[Opening Given records section]

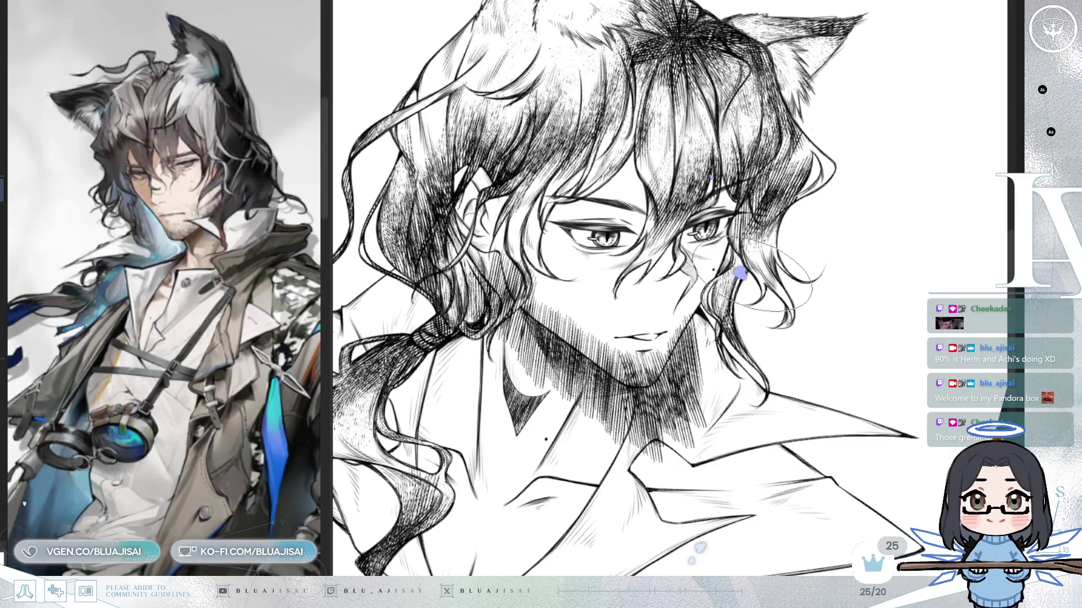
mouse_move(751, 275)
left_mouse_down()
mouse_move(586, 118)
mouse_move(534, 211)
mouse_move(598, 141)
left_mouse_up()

[Closing Given records section]
[Opening Given records section]

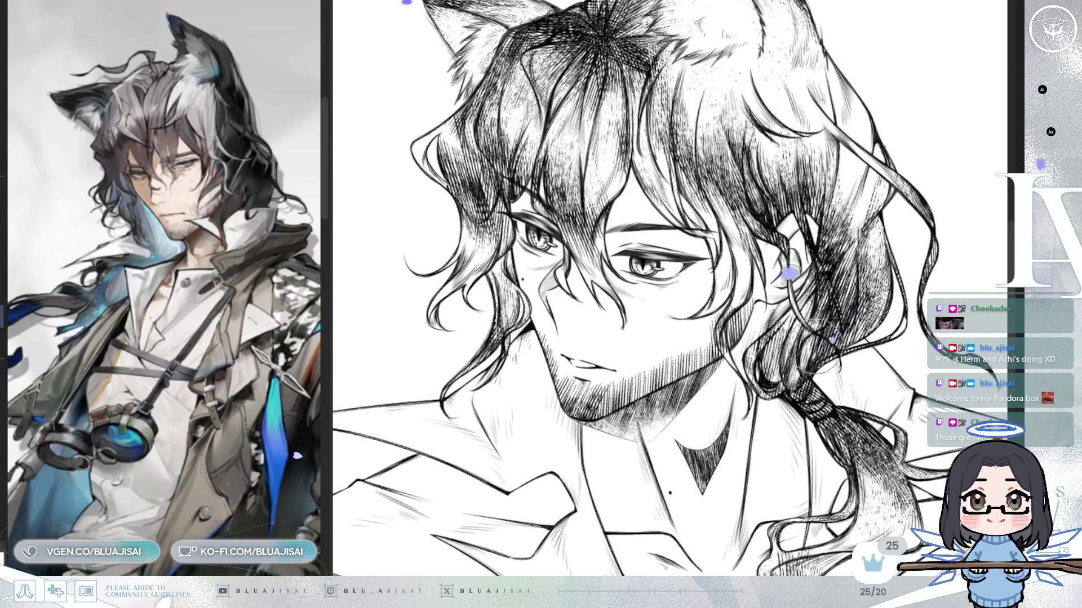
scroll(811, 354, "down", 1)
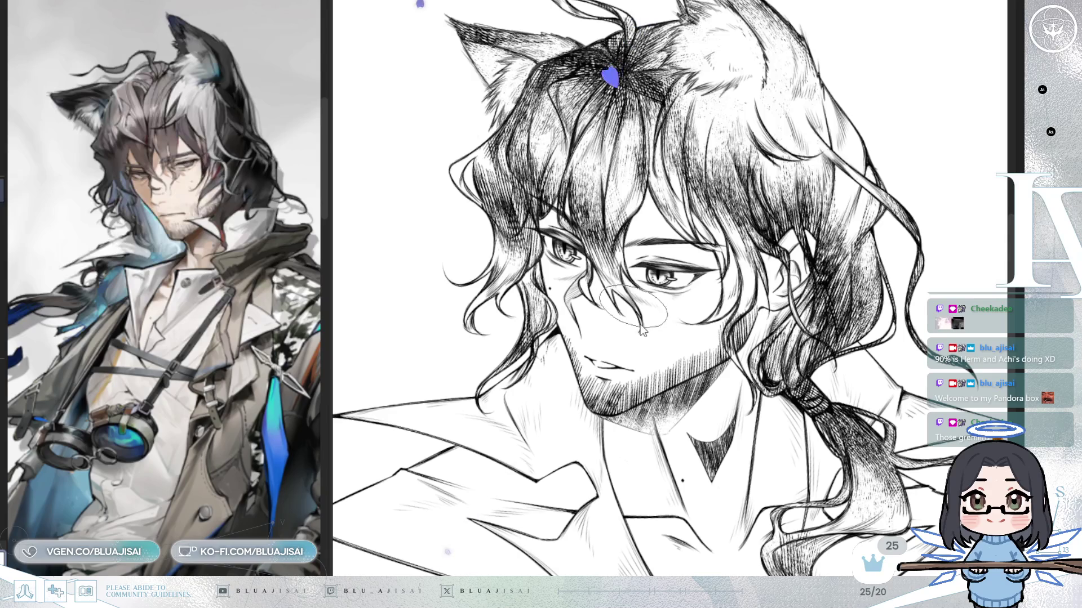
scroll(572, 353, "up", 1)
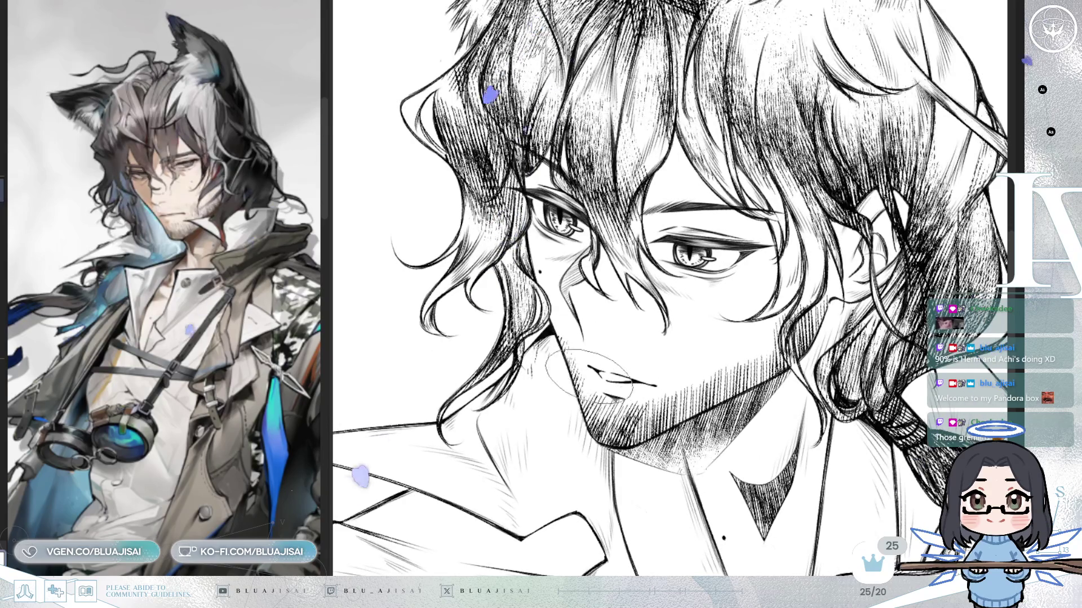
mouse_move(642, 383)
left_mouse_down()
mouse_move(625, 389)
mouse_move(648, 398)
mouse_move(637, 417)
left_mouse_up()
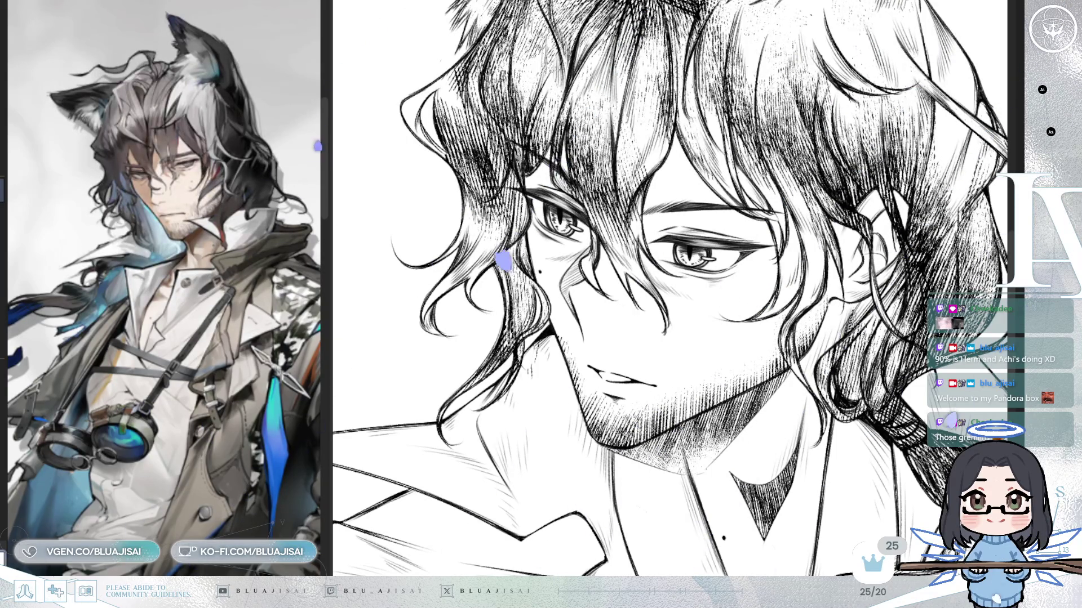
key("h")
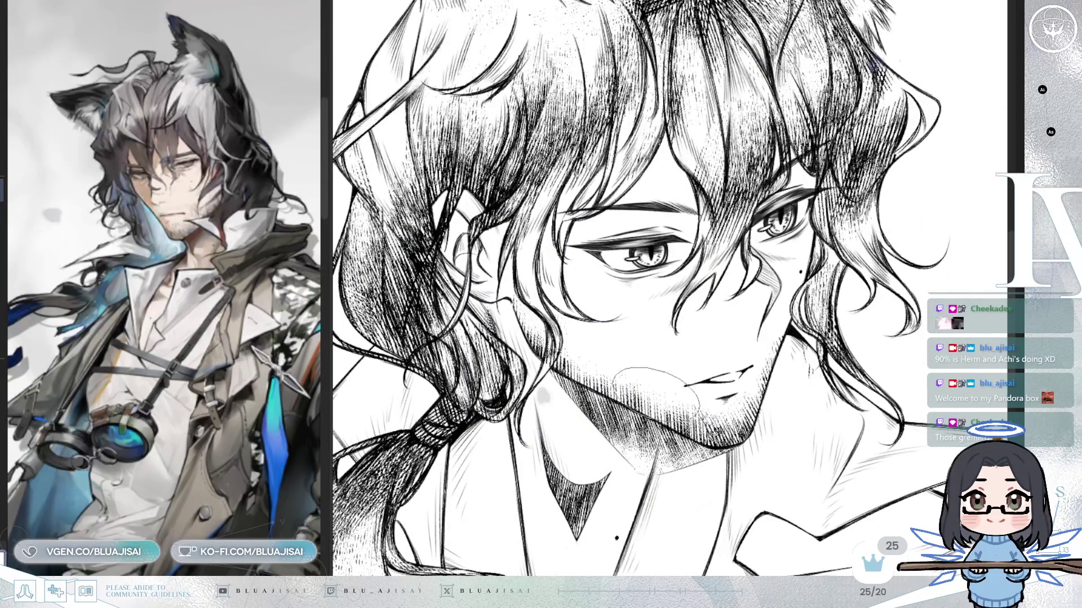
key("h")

[Closing Given records section]

Return every line from the entries that holds the string "scroll".

__Task solution__:
scroll(811, 354, "down", 1)
scroll(572, 353, "up", 1)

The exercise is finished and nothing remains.